When he finally managed to haul his small stash of traps out of the water a few days later, he had caught only two lobsters, one of which pinched his fingers when he reached in, and the crustacean found itself hurled back into the waves, leaving only a single, scrawny lobster in his sloshing bucket.
Arriving home, Charles presented his embarrassing yield to a silent table. Camille gave the sisters a quick glance, encouraging their admiration, but only Josie could manage a small congratulation, and Charles already seemed attached to his misfortune.
“The jerks on the dock tell me it's too small to keep, but I don't give a shit,” he muttered. “It's still bigger than a crawfish.” Then he swaggered down to Shell's, ending his short stint of sobriety over a single-malt.
That night, when the house was finally still, Dahlia rose and dressed. It took her nearly a half hour to carry the heavy bucket down to the landing, where a small circle of fishermen stood smoking.

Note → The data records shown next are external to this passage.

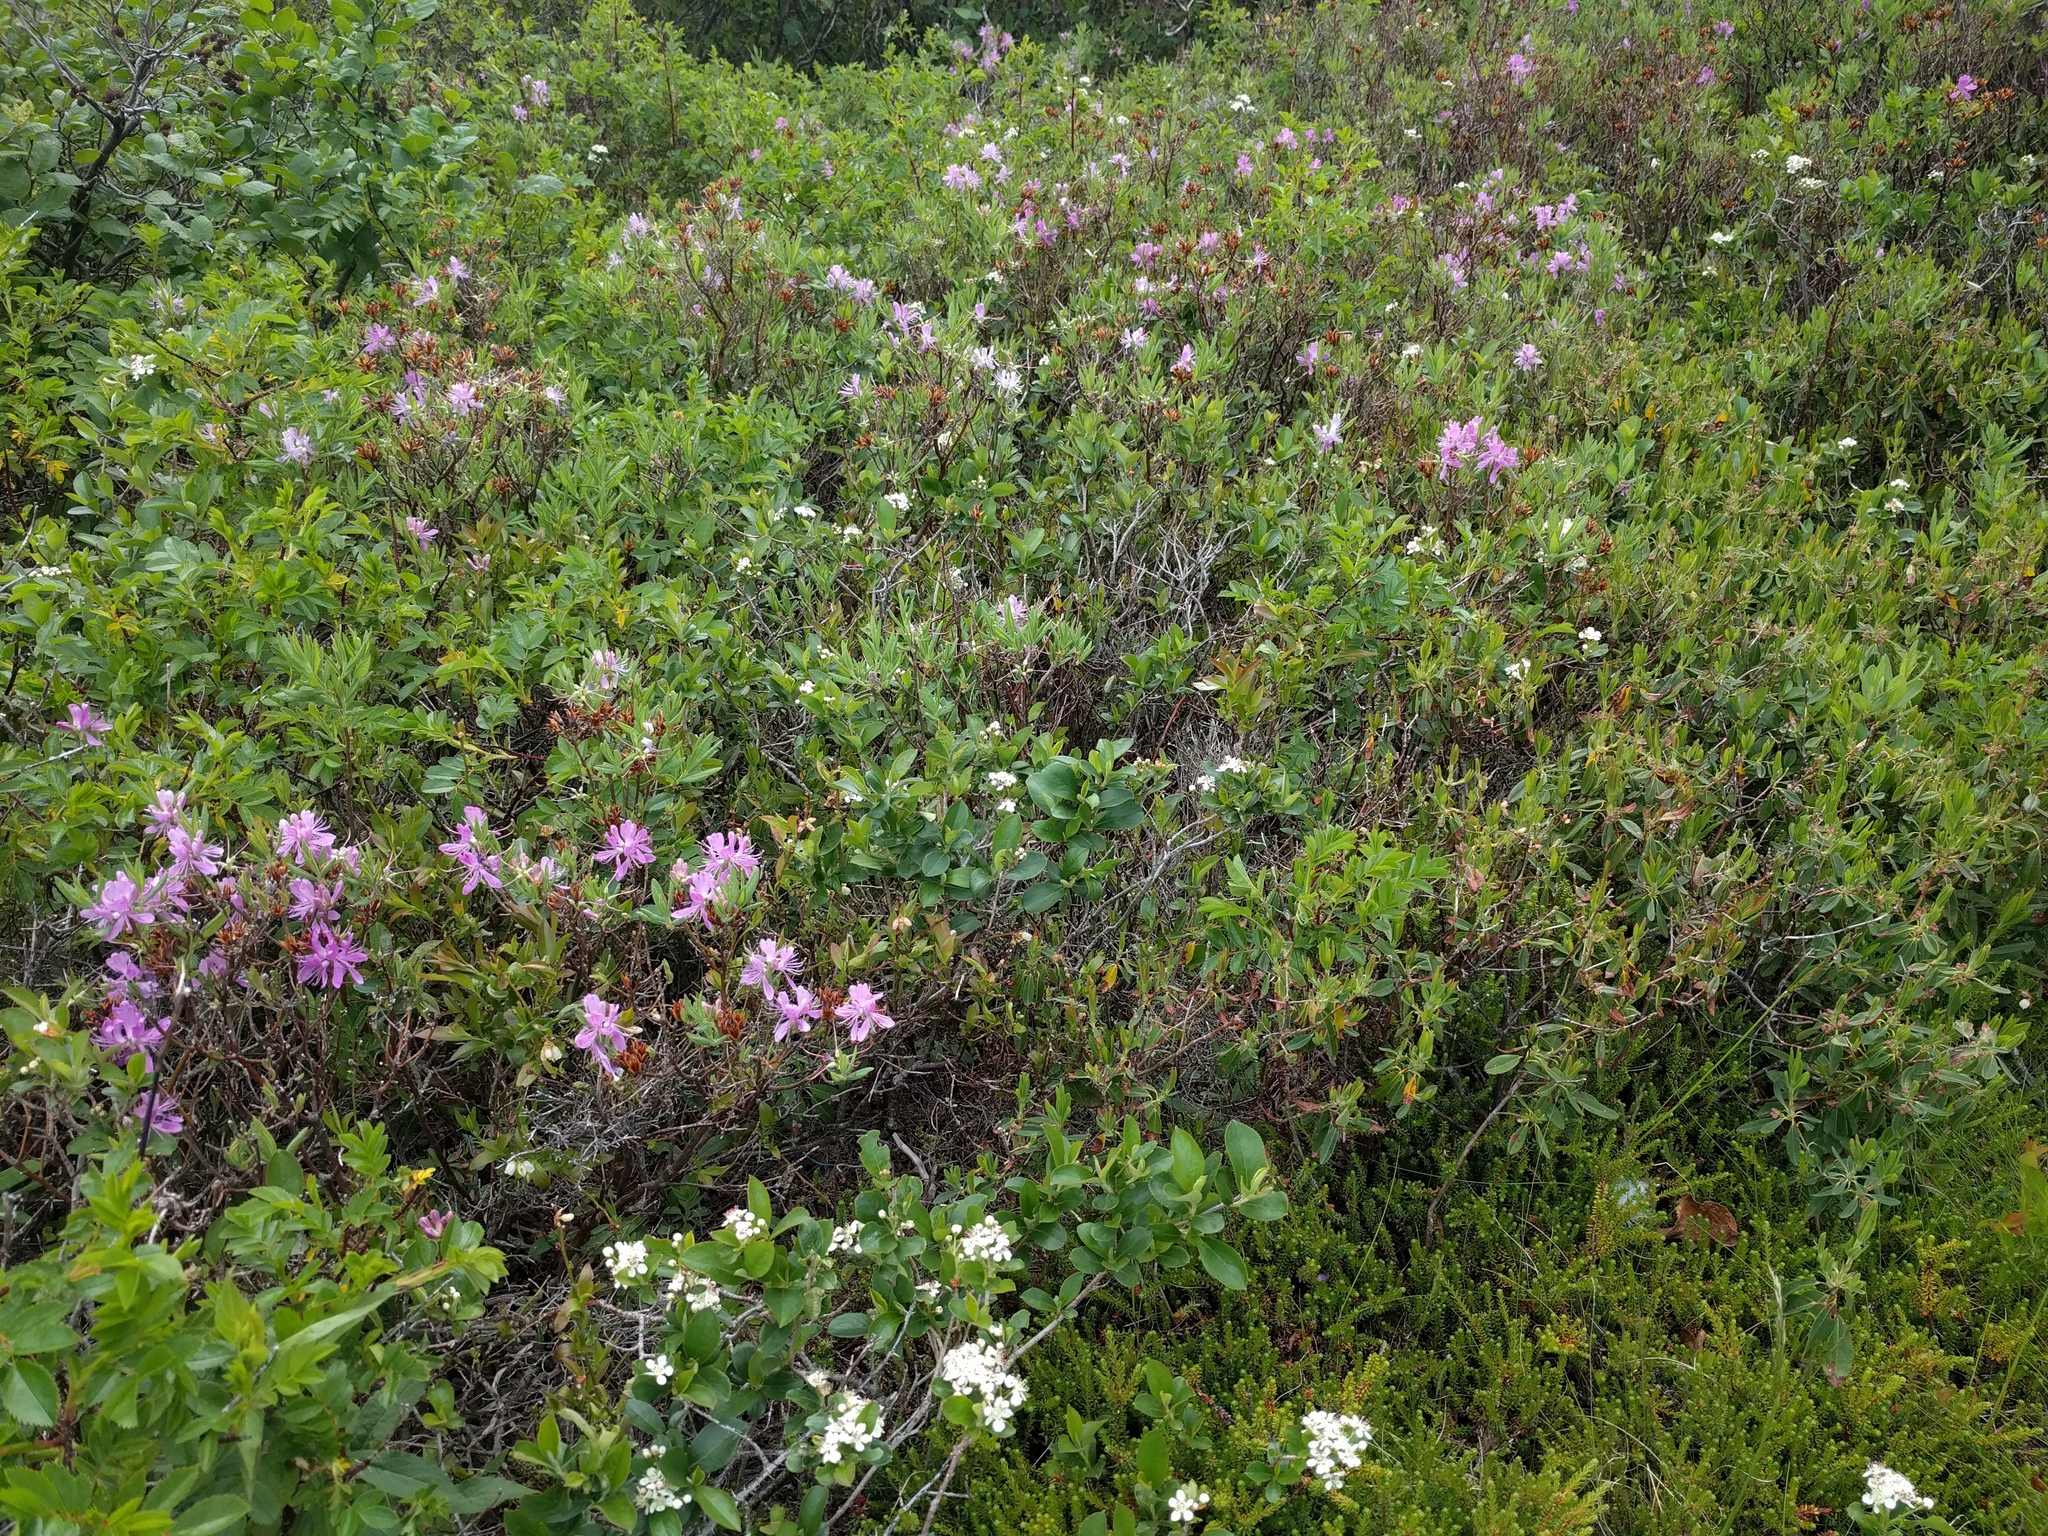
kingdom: Plantae
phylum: Tracheophyta
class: Magnoliopsida
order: Ericales
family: Ericaceae
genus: Rhododendron
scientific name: Rhododendron canadense
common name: Rhodora
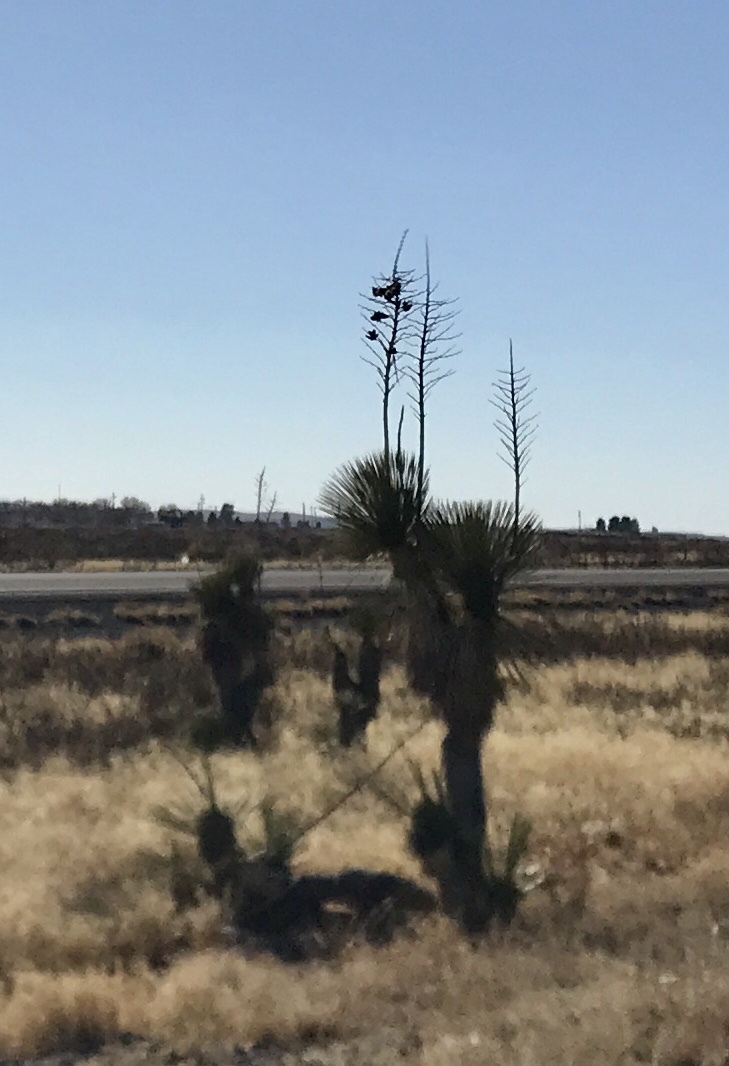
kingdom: Plantae
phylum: Tracheophyta
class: Liliopsida
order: Asparagales
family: Asparagaceae
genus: Yucca
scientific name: Yucca elata
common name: Palmella
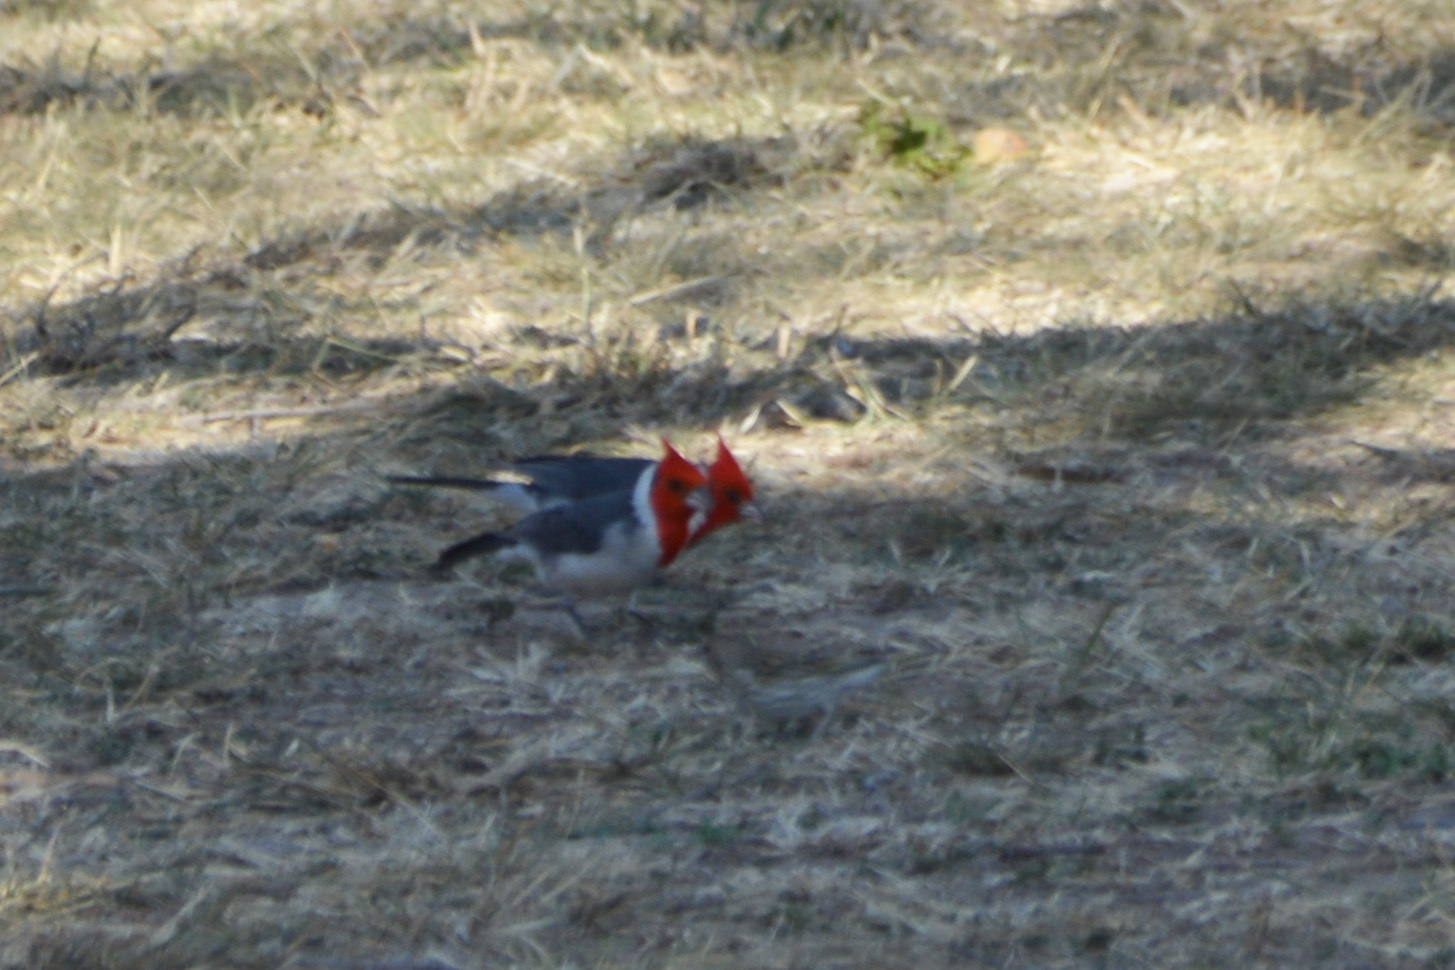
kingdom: Animalia
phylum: Chordata
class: Aves
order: Passeriformes
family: Thraupidae
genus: Paroaria
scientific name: Paroaria coronata
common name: Red-crested cardinal
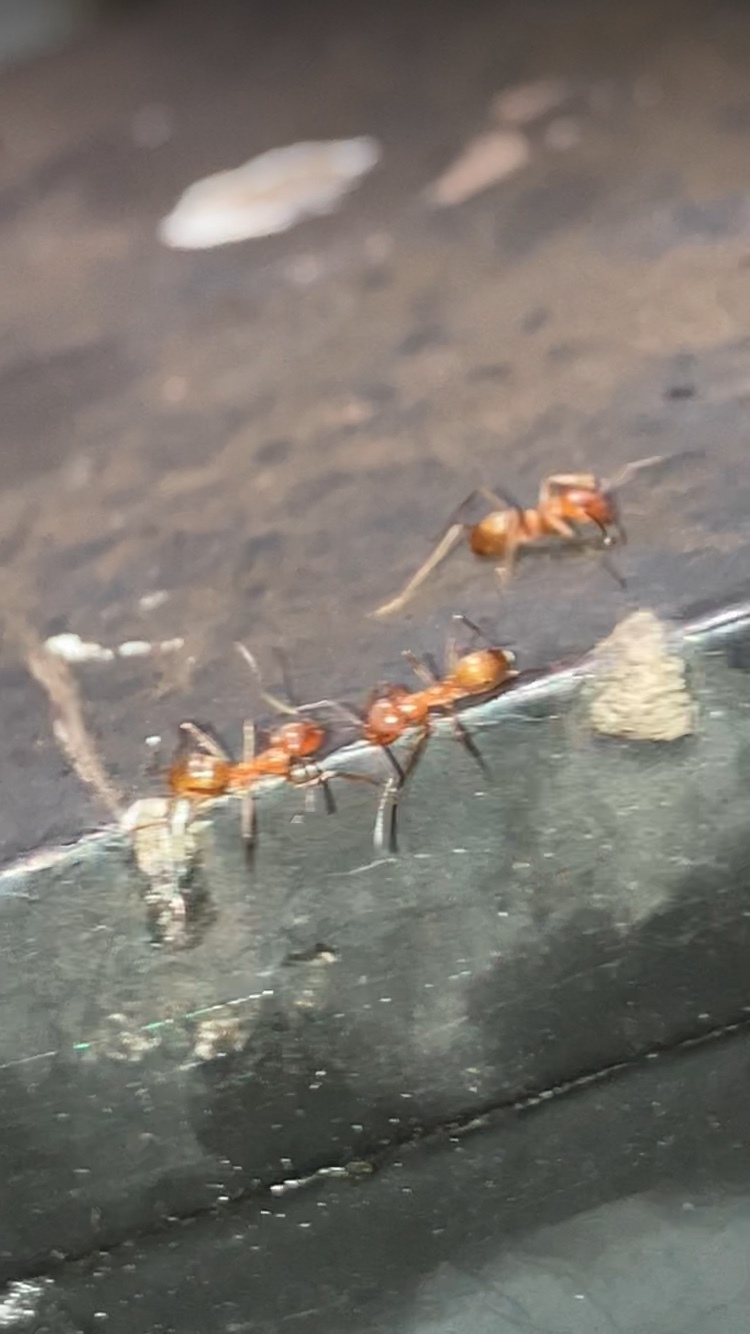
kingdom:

If they saw her raise the lobster out of its salty bath and lower it down to the water, they didn't say so. But Dahlia would swear she heard those shiny green claws clap happily as the lobster went over the side, like the high five of a teammate landing the winning basket in a championship game.
 
A week later, Charles announced he'd had enough.
“This time I ain't takin' no for an answer,” he told Camille while she folded laundry at the table. “I gave it a real try, but I was right about these people. You don't belong here, and I hope you see that now.”